Testo di partenza

┌──

Con la domenica delle palme e della passione del Signore iniziamo la Settimana Santa, chiamata pure la Grande Settimana. Dopo i quaranta giorni di preparazione, ci apprestiamo a celebrare il mistero della Passione, Morte e Risurrezione di Gesù (Triduo Pasquale). Un mistero tremendo e ineffabile, tenebroso e luminoso, davanti al quale rimaniamo stupiti, storditi ed increduli: “Chi avrebbe creduto alla nostra rivelazione?” (Isaia 53,1). La Chiesa e i suoi figli vivono questa settimana come un ritiro spirituale, in comunione intima con il loro Signore. Il modo come viviamo questi giorni è uno dei segni della profondità o meno della nostra fede.

Oggi Gesù entra nella sua città, Gerusalemme, la “città di Davide”, ricevuta in eredità, nella sua qualità di “Figlio di Davide”. Gesù amava Gerusalemme, tanto che pianse su di essa perché non era stata capace di riconoscere l’ora della sua visita. Il Signore entra nella sua città non per prenderne possesso, ma per dare la vita per il suo popolo. Entra cavalcando un puledro preso in prestito, acclamato festosamente dai suoi discepoli e simpatizzanti. A loro ci aggiungiamo noi: “Osanna! Benedetto colui che viene nel nome del Signore!
Benedetto il Regno che viene, del nostro padre Davide! Osanna nel più alto dei cieli!”.

Domenica delle palme e la legge del somaro

Questa domenica ha due facce, due parti ben distinte. La prima: il rito delle palme, seguito dalla processione, caratterizzata dalla gioia e l’entusiasmo, segno profetico del trionfo della vita. La seconda: l’Eucaristia, con la proclamazione della passione, contrassegnata dalla mestizia, dal fallimento e dalla morte. Dal vangelo della benedizione delle palme (Marco 11,1-10) vorrei richiamare l’attenzione su due dei protagonisti: la folla e il puledro. Innanzitutto, la folla che accompagna Gesù nel suo ingresso in Gerusalemme, acclamandolo come Messia. Generalmente identifichiamo questa folla, presumibilmente costituita soprattutto da galilei, con la folla che giorni dopo chiederà la crocifissione di Gesù.

Sembra piuttosto improbabile e alquanto ingiusta questa identificazione. Gerusalemme era una città con parecchie decine di migliaia di abitanti e, a Pasqua, raddoppiava la sua popolazione con l’arrivo dei pellegrini. Questa folla di galilei, per di più ritenuti degli esaltati, era naturale che finisse per disperdersi, forse anche delusa nelle attese messianiche su Gesù. La folla che chiederà la morte di Gesù, invece, era sobillata dalle autorità religiose della città e sicuramente formata da cittadini giudei. Il rischio per il discepolo di Gesù non è quello di essere una banderuola o un voltafaccia, ma di lasciarsi sopraffare dalla massa, di lasciarsi condizionare dal “così fan tutti” e dal “politicamente corretto”. Peggio ancora, di peccare di codardia nel dichiararsi un seguace di Gesù. In ogni caso, una fede alimentata da un entusiasmo facile e ambiguo si rivela sempre effimera e fondata sulla sabbia del sentimento!

└──

(Contenuto delle pagine trascritte)
┌──

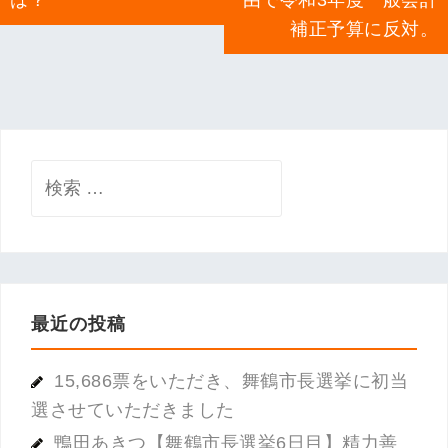
ビ
は？
由で令和3年度一般会計
o
ゲ
補正予算に反対。
k
ー
シ
ョ
ン
検
索:
最近の投稿
15,686票をいただき、舞鶴市長選挙に初当
選させていただきました
鴨田あきつ【舞鶴市長選挙6日目】精力善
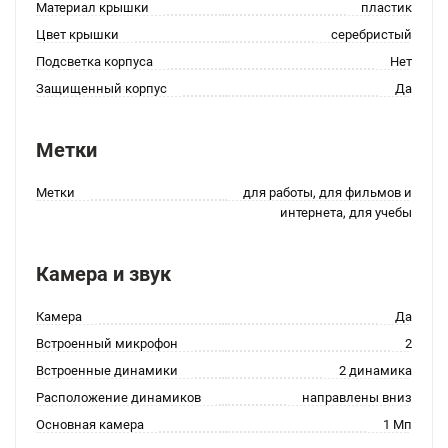
Материал крышки
пластик
Цвет крышки
серебристый
Подсветка корпуса
Нет
Защищенный корпус
Да
Метки
Метки
для работы, для фильмов и
интернета, для учебы
Камера и звук
Камера
Да
Встроенный микрофон
2
Встроенные динамики
2 динамика
Расположение динамиков
направлены вниз
Основная камера
1 Мп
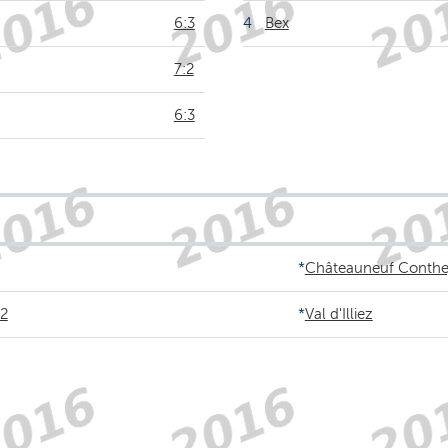
6:3
4
Bex
7:2
6:3
*
Châteauneuf Conthe
2
*
Val d'Illiez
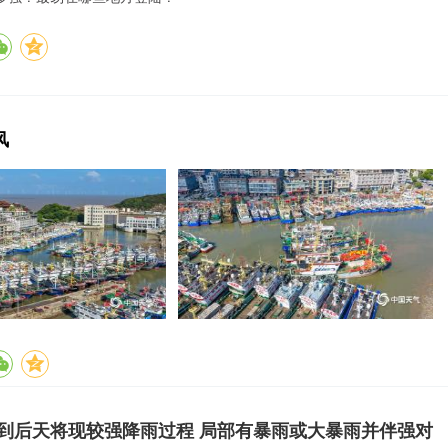
风
到后天将现较强降雨过程 局部有暴雨或大暴雨并伴强对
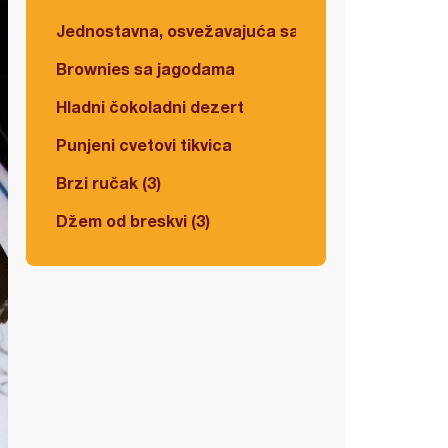
Jednostavna, osvežavajuća salata
Brownies sa jagodama
Hladni čokoladni dezert
Punjeni cvetovi tikvica
Brzi ručak (3)
Džem od breskvi (3)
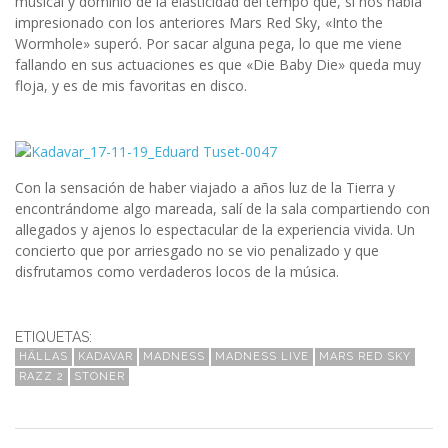
musical y dominio de la elasticidad del tempo que, si nos había
impresionado con los anteriores Mars Red Sky, «Into the
Wormhole» superó. Por sacar alguna pega, lo que me viene
fallando en sus actuaciones es que «Die Baby Die» queda muy
floja, y es de mis favoritas en disco.
Con la sensación de haber viajado a años luz de la Tierra y
encontrándome algo mareada, salí de la sala compartiendo con
allegados y ajenos lo espectacular de la experiencia vivida. Un
concierto que por arriesgado no se vio penalizado y que
disfrutamos como verdaderos locos de la música.
ETIQUETAS:
HÄLLAS
KADAVAR
MADNESS
MADNESS LIVE
MARS RED SKY
RAZZ 2
STONER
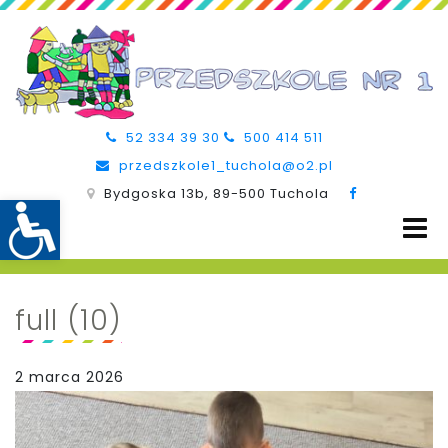
52 334 39 30
500 414 511
przedszkole1_tuchola@o2.pl
Bydgoska 13b, 89-500 Tuchola
full (10)
2 marca 2026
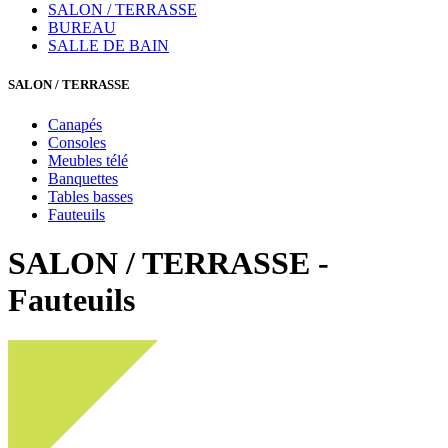
SALON / TERRASSE
BUREAU
SALLE DE BAIN
SALON / TERRASSE
Canapés
Consoles
Meubles télé
Banquettes
Tables basses
Fauteuils
SALON / TERRASSE -
Fauteuils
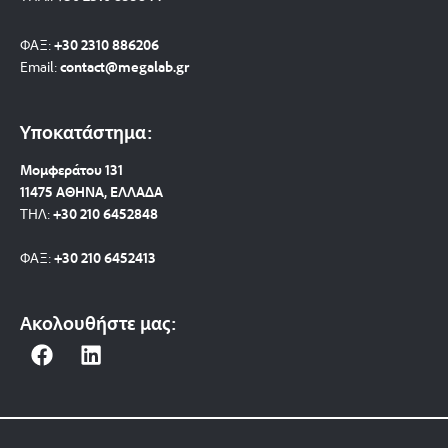
ΦΑΞ:
+30 2310 886206
Email:
contact@megalab.gr
Υποκατάστημα:
Μομφεράτου 131
11475 ΑΘΗΝΑ, ΕΛΛΑΔΑ
ΤΗΛ:
+30 210 6452848
ΦΑΞ:
+30 210 6452413
Ακολουθήστε μας:
F
L
a
i
c
n
e
k
b
e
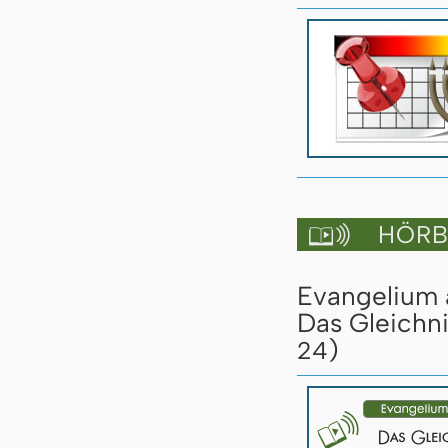
HÖRBU

Evangelium a
Das Gleichn
)
24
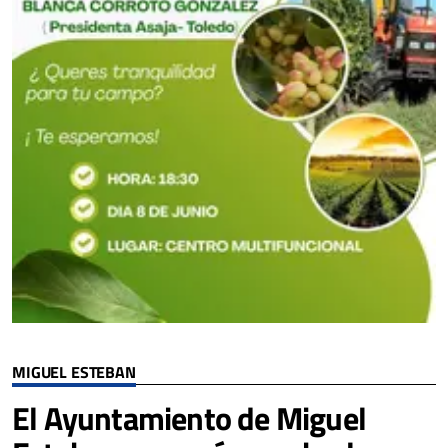
MIGUEL ESTEBAN
El Ayuntamiento de Miguel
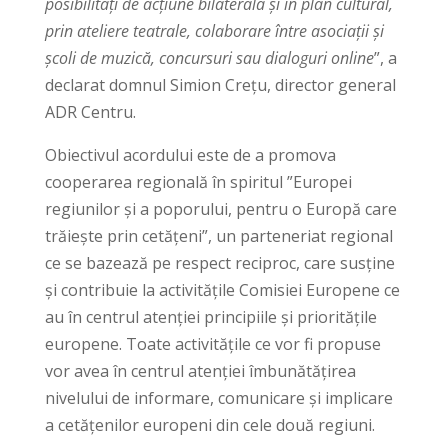
posibilități de acțiune bilaterală și în plan cultural,
prin ateliere teatrale, colaborare între asociații și
școli de muzică, concursuri sau dialoguri online
”, a
declarat domnul Simion Crețu, director general
ADR Centru.
Obiectivul acordului este de a promova
cooperarea regională în spiritul ”Europei
regiunilor și a poporului, pentru o Europă care
trăiește prin cetățeni”, un parteneriat regional
ce se bazează pe respect reciproc, care susține
și contribuie la activitățile Comisiei Europene ce
au în centrul atenției principiile și prioritățile
europene. Toate activitățile ce vor fi propuse
vor avea în centrul atenției îmbunătățirea
nivelului de informare, comunicare și implicare
a cetățenilor europeni din cele două regiuni.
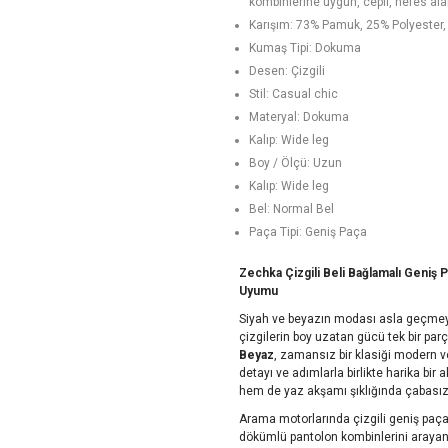
kombinlerine uygun, cepli, nefes ala
Karışım: 73% Pamuk, 25% Polyester,
Kumaş Tipi: Dokuma
Desen: Çizgili
Stil: Casual chic
Materyal: Dokuma
Kalıp: Wide leg
Boy / Ölçü: Uzun
Kalıp: Wide leg
Bel: Normal Bel
Paça Tipi: Geniş Paça
Zechka Çizgili Beli Bağlamalı Geniş 
Uyumu
Siyah ve beyazın modası asla geçmeye
çizgilerin boy uzatan gücü tek bir par
Beyaz
, zamansız bir klasiği modern ve
detayı ve adımlarla birlikte harika bi
hem de yaz akşamı şıklığında çabasız 
Arama motorlarında çizgili geniş paça 
dökümlü pantolon kombinlerini arayan tr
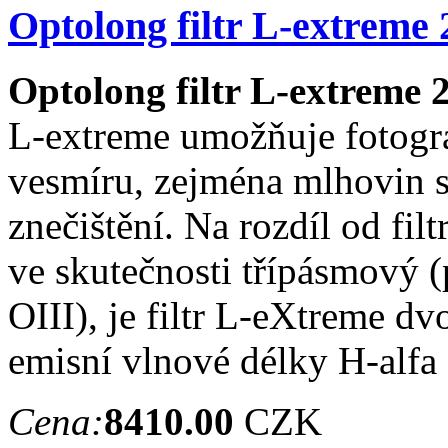
Optolong filtr L-extreme 
Optolong filtr L-extreme 
L-extreme umožňuje fotogr
vesmíru, zejména mlhovin 
znečištění. Na rozdíl od fi
ve skutečnosti třípásmový (
OIII), je filtr L-eXtreme d
emisní vlnové délky H-alfa 
Cena:
8410.00
CZK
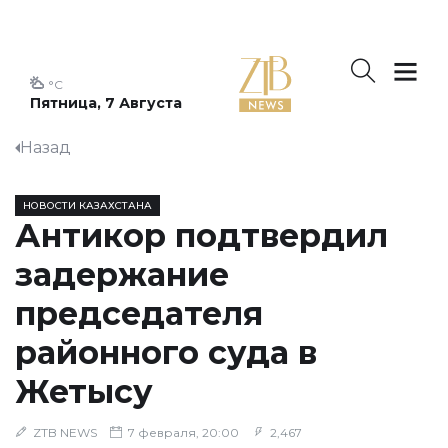
°C
Пятница, 7 Августа
Назад
НОВОСТИ КАЗАХСТАНА
Антикор подтвердил
задержание
председателя
районного суда в
Жетысу
ZTB NEWS
7 февраля, 20:00
2,467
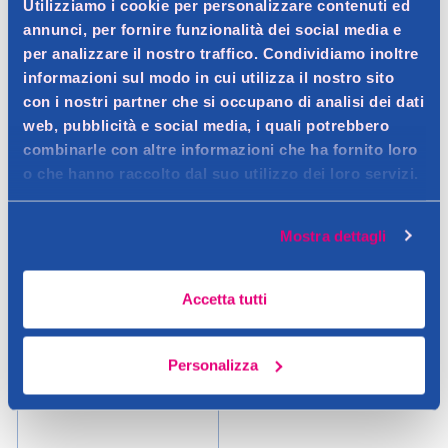
Utilizziamo i cookie per personalizzare contenuti ed
annunci, per fornire funzionalità dei social media e
Aggiungi
Aggiungi
per analizzare il nostro traffico. Condividiamo inoltre
informazioni sul modo in cui utilizza il nostro sito
Verifica disp. in negozio
Verifica disp. in negozio
con i nostri partner che si occupano di analisi dei dati
Help
Help
web, pubblicità e social media, i quali potrebbero
combinarle con altre informazioni che ha fornito loro
SUPER PREZZO
o che hanno raccolto dal suo utilizzo dei loro servizi.
RISPARMIO GARANTITO
Mostra dettagli
Accetta tutti
Calgon
Personalizza
Calgon Gel 4in1 1500ml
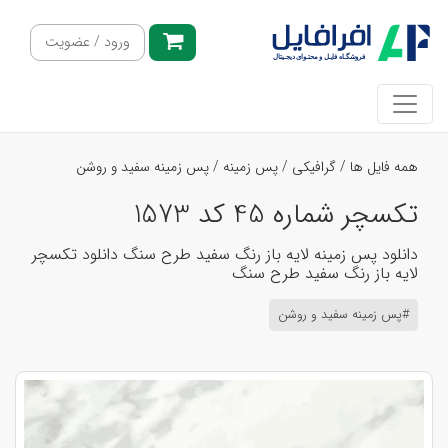
ورود / عضویت
همه فایل ها
/
گرافیکی
/
پس زمینه
/
پس زمینه سفید و روشن
تکسچر شماره 45 کد 1573
دانلود پس زمینه لایه باز رنگ سفید طرح سنگ دانلود تکسچر
لایه باز رنگ سفید طرح سنگ
#پس زمینه سفید و روشن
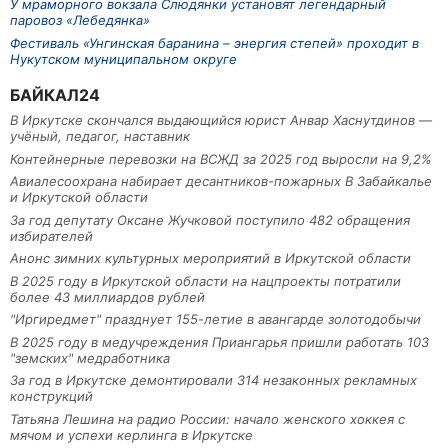
У мраморного вокзала Слюдянки установят легендарный
паровоз «Лебедянка»
Фестиваль «Унгинская баранина – энергия степей» проходит в
Нукутском муниципальном округе
БАЙКАЛ24
В Иркутске скончался выдающийся юрист Анвар Хаснутдинов —
учёный, педагог, наставник
Контейнерные перевозки на ВСЖД за 2025 год выросли на 9,2%
Авиалесоохрана набирает десантников-пожарных В Забайкалье
и Иркутской области
За год депутату Оксане Жучковой поступило 482 обращения
избирателей
Анонс зимних культурных мероприятий в Иркутской области
В 2025 году в Иркутской области на нацпроекты потратили
более 43 миллиардов рублей
"Иргиредмет" празднует 155-летие в авангарде золотодобычи
В 2025 году в медучреждения Приангарья пришли работать 103
"земских" медработника
За год в Иркутске демонтировали 314 незаконных рекламных
конструкций
Татьяна Лешина на радио России: начало женского хоккея с
мячом и успехи керлинга в Иркутске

└──

Azione richiesta 1
Risponda alle seguenti domande sul testo dedicato alla domenica delle palme:
(a) Con quale altro nome è chiamata la Settimana Santa?
(b) Cavalcando che cosa Gesù entra a Gerusalemme?
(c) Da chi era sobillata la folla che chiederà la morte di Gesù?
Azione richiesta 2
Scriva il seguito del testo sulla domenica delle palme, riprendendo dopo l'ultima frase.

Spazio risposta 1
(a) La Grande Settimana.
(b) Un puledro preso in prestito.
(c) Dalle autorità religiose della città.

Spazio risposta 2
La messianicità di Gesù richiede un cambio profondo di mentalità. Per questo Gesù va a riprendere una profezia dimenticata, che presenta un messia umile e mansueto che al cavallo preferisce l’asino, animale da soma (porta il peso degli altri): “Ecco, a te viene il tuo re, mite, seduto su un’asina e su un puledro, figlio di una bestia da soma” (Zaccaria 9,9). Gesù è il Messia che porta sulla croce i nostri pesi: “Egli si è caricato delle nostre sofferenze, si è addossato i nostri dolori” (Isaia 53,4). Per conseguenza, anche il cristiano deve fare lo stesso: “Portate i pesi gli uni degli altri: così adempirete la legge di Cristo” (Galati 6,2). “Perché tutta la legge di Cristo è la legge del somaro” (Silvano Fausti).

“Quando il cristianesimo, la Chiesa, ciascuno di noi, sapendo che l’unica modalità d’esistenza è il vivere come l’asino, comincerà ad ammiccare al ‘mondo’, ai re e ai potenti della terra, desiderando vivere ed essere come loro attraverso il potere, la ricchezza e il successo, allora si realizzerà una sorta di tragica ibridazione. Noi fatti per vivere come asini ci uniremo al cavallo, simbolo da sempre del potere mondano, e il risultato sarà ritrovarsi come muli, animali stupidi ma soprattutto sterili.” (Paolo Scquizzato).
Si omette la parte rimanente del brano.